Dissanayake leads Marxist JVP to ‘remarkable’ turnaround in Lanka
Marxist leader Anura Kumara Dissanayake has risen from a humble background to the pinnacle of leadership in Sri Lanka, presenting himself as a transformative leader to young voters and those tired of the ‘corrupt politics’ of the traditional politicians. Dissanayake, 56, popularly known as AKD, was on Sunday declared the winner of Saturday’s presidential election.
The election on Saturday was the first to be held since mass protests unseated Gotabaya Rajapaksa in 2022 after the country suffered an economic crisis.
Violent past and path forward
- Party had led two bloody rebellions in 1971 and between 1987 and 1990 to overthrow popular governments and faced brutal state crackdowns each time
- Will have to ensure Sri Lanka sticks with the IMF programme until 2027 to get its economy on a stable growth path, reassure markets, repay debt, attract investors and help quarter of its people out of poverty
His accession to the post is a remarkable turnaround for his half-century-old party Janatha Vimukthi Peramuna (JVP), which had long remained on the margins. He is Sri Lanka’s first-ever Marxist party leader to become head of state.
The leader of the JVP’s broader front, the National People’s Power (NPP), Dissanayake’s anti-corruption message and his promise of a change in political culture resonated strongly with young voters who have been demanding system change since the economic crisis.
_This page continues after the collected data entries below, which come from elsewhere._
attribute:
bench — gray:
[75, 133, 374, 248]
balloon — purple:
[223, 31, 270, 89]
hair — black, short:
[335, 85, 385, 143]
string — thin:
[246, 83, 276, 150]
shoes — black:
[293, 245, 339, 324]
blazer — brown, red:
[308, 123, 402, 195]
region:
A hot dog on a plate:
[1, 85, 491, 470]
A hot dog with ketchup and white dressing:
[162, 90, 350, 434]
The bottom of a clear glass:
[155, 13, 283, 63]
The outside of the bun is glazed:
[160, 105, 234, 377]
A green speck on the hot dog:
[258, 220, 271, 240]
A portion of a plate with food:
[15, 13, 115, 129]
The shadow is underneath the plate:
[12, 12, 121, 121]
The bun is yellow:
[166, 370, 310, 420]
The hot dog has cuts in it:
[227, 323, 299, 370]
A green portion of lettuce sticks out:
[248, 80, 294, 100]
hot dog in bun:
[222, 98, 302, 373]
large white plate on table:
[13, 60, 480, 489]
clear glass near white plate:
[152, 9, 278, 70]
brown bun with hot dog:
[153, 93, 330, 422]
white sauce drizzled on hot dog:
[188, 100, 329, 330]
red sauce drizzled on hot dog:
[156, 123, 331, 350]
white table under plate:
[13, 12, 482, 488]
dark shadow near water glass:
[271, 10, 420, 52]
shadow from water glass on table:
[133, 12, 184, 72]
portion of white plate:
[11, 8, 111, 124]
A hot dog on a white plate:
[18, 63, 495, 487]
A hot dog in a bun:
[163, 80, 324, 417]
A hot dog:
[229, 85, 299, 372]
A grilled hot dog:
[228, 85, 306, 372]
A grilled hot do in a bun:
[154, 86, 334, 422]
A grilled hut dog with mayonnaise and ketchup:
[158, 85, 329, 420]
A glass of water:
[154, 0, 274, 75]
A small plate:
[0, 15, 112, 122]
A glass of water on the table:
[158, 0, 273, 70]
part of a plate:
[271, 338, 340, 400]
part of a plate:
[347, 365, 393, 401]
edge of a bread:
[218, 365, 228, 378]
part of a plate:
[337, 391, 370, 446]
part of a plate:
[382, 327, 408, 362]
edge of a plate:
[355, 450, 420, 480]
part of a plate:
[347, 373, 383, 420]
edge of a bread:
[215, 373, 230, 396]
The NPP’s popularity has risen sharply since 2022 after securing only around three per cent of the vote in the last presidential election in 2019. “In our country, only an un-corrupt force will take action against the corrupt. The slogan of punishing the corrupt has been echoed on stage since 1994. The corrupt will never punish the corrupt. It is the NPP’s priority to end corruption,” he said in an interview with the Daily Mail online in August.
Dissanayake, during another event in March, passionately asserted the political struggle was not merely about a change of government but an endeavour to usher in political, economic and social transformations of paramount importance in Sri Lanka’s history.
Dissanayake, who hails from rural Thambuttegama in the North Central province, is a science graduate from the Colombo suburban Kelaniya University. He joined the JVP, the mother party of the NPP, in 1987 at the height of their anti-Indian movement. The JVP dubbed the Indian intervention as a betrayal of Sri Lanka’s sovereignty.
However, Dissanayake’s visit to India in February this year is seen as a change in the NPP leadership’s approach towards India, expressing alignment with foreign investment interests. With JVP’s taking up democratic politics in the late 90s, Dissanayake got a place in the JVP central committee.
With the JVP leaving the government over 2004 Tsunami relief aid distribution to the North, then controlled by the LTTE, Dissanayake became the parliamentary group leader of the JVP in 2008. He became his party’s chief in 2014.
In 2019, the JVP rebranded itself as the NPP, which embraced sections of Sri Lankan society that had never been enamoured towards the JVP given its violent past.